■ **List of tasks**:
(1) Reproduce the passage about the Anki study notes word for word, starting with "Each chapter is" and going on through "it this way?".
(2) Resume the passage about the Anki study notes, carrying on from its final line.

■ **Text segment**:

★ ★ ★ ★ ★ ★ ★

How are they structured?

Each chapter is broken down into a series of question-answer pairs, with a little explanatory text sprinkled in. The point of this is not to re-write the textbook! Rather, it's a resource for students to use once they have read and understood concepts in a chapter to consolidate their knowledge over time. These notes form the basis of an Anki flashcard deck, which can be downloaded here (TODO | or on each chapter's individual page). I explain below the benefits of using a tool like Anki to aid one's retention of key ideas. The Anki decks are generated from these notion pages using the wonderful notion2anki tool. Having the notion pages here serves as a way to view the anki decks as a whole in a much friendlier UI (thanks Notion 😇) than Anki provides. It also serves as a reference and concise summary of the key ideas and definitions in each chapter. Enjoy!

Why do it this way?

★ ★ ★ ★ ★ ★ ★

■ **Dataset records**:

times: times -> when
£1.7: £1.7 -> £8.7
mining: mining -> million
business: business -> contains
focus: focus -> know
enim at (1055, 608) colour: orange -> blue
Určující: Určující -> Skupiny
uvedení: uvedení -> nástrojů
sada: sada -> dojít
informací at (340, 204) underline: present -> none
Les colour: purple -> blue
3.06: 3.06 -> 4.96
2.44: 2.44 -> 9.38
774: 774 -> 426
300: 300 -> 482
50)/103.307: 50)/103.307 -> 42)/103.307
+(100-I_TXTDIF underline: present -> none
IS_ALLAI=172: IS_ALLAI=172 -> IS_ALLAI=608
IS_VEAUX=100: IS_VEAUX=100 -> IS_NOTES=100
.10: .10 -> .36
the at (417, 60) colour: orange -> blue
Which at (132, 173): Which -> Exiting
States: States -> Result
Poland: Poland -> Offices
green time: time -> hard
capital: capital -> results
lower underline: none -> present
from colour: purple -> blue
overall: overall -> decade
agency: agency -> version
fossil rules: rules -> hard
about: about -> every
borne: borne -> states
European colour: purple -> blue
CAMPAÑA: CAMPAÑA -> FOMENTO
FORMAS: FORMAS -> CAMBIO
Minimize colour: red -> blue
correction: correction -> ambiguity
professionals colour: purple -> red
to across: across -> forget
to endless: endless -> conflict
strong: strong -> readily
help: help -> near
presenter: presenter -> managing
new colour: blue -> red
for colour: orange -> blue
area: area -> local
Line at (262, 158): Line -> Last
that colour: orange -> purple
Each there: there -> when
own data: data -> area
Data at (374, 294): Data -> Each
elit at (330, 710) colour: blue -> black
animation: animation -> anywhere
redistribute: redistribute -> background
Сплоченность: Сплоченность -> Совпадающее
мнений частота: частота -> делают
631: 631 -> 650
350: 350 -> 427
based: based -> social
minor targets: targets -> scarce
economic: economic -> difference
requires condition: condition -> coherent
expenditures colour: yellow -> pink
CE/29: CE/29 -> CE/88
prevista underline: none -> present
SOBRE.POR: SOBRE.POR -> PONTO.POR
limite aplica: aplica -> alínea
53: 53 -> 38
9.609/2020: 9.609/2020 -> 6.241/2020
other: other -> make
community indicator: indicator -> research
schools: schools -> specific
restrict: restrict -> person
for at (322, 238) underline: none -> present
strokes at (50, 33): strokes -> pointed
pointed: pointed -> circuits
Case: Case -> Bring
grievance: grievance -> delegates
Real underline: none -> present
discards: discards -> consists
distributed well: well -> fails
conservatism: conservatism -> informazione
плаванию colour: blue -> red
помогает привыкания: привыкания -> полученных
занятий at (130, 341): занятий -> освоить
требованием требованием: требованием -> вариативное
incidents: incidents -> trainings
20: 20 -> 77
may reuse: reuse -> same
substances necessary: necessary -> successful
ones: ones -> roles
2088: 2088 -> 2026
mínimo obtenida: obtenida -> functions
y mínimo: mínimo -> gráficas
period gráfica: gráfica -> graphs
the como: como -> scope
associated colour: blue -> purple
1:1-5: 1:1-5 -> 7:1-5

★ ★ ★ ★ ★ ★ ★

■ **Answer set**:
(1)
Each chapter is broken down into a series of question-answer pairs, with a little explanatory text sprinkled in. The point of this is not to re-write the textbook! Rather, it's a resource for students to use once they have read and understood concepts in a chapter to consolidate their knowledge over time. These notes form the basis of an Anki flashcard deck, which can be downloaded here (TODO | or on each chapter's individual page). I explain below the benefits of using a tool like Anki to aid one's retention of key ideas. The Anki decks are generated from these notion pages using the wonderful notion2anki tool. Having the notion pages here serves as a way to view the anki decks as a whole in a much friendlier UI (thanks Notion 😇) than Anki provides. It also serves as a reference and concise summary of the key ideas and definitions in each chapter. Enjoy!

Why do it this way?

(2)
A typical textbook enables a student to acquire knowledge and understanding. This is a wonderful thing, but it alone is not sufficient for the student's development. What they also need is retention - maintaining information and intuition over time, even if certain ideas are not called upon regularly. Unfortunately humans are not especially well designed for this purpose - we forget a lot, and even worse are prone to underestimating how much we tend to forget. Fortunately there are things we can do about this. One such tool is Spaced Repetition. The idea behind this approach is that the student organises the information they want to retain into small 'cards' (physically, or in software), and then uses a scheduling algorithm to decide when to test themselves. This algorithm estimates when they're on the cusp of forgetting something and tests their recall. It turns out this approach is remarkably effective! The most popular tool for this is Anki. I can attest to its effectiveness and usefullness in my own work, and there are top ML researchers also using this software. Indeed, I was inspired to start using Anki by Jeremy Howard and Michael Nielsen who both use it extensively. There are a lot of good blog posts/essays out there (like the Michael Nielsan blog I've linked) that I hope will convince you of how great tools like Anki are. Retaining knowledge in this way is not only valuable in itself, but gives a fantastic foundation for integrating new information into one's mental model of a topic. Mindless rote memorisation is rightly maligned, but ultimately some form of memorisation (and subsequent retention) is at the heart of all learning. Spaced Repetition is all about taking control over exactly what we want to retain, making memory a choice rather than an accident.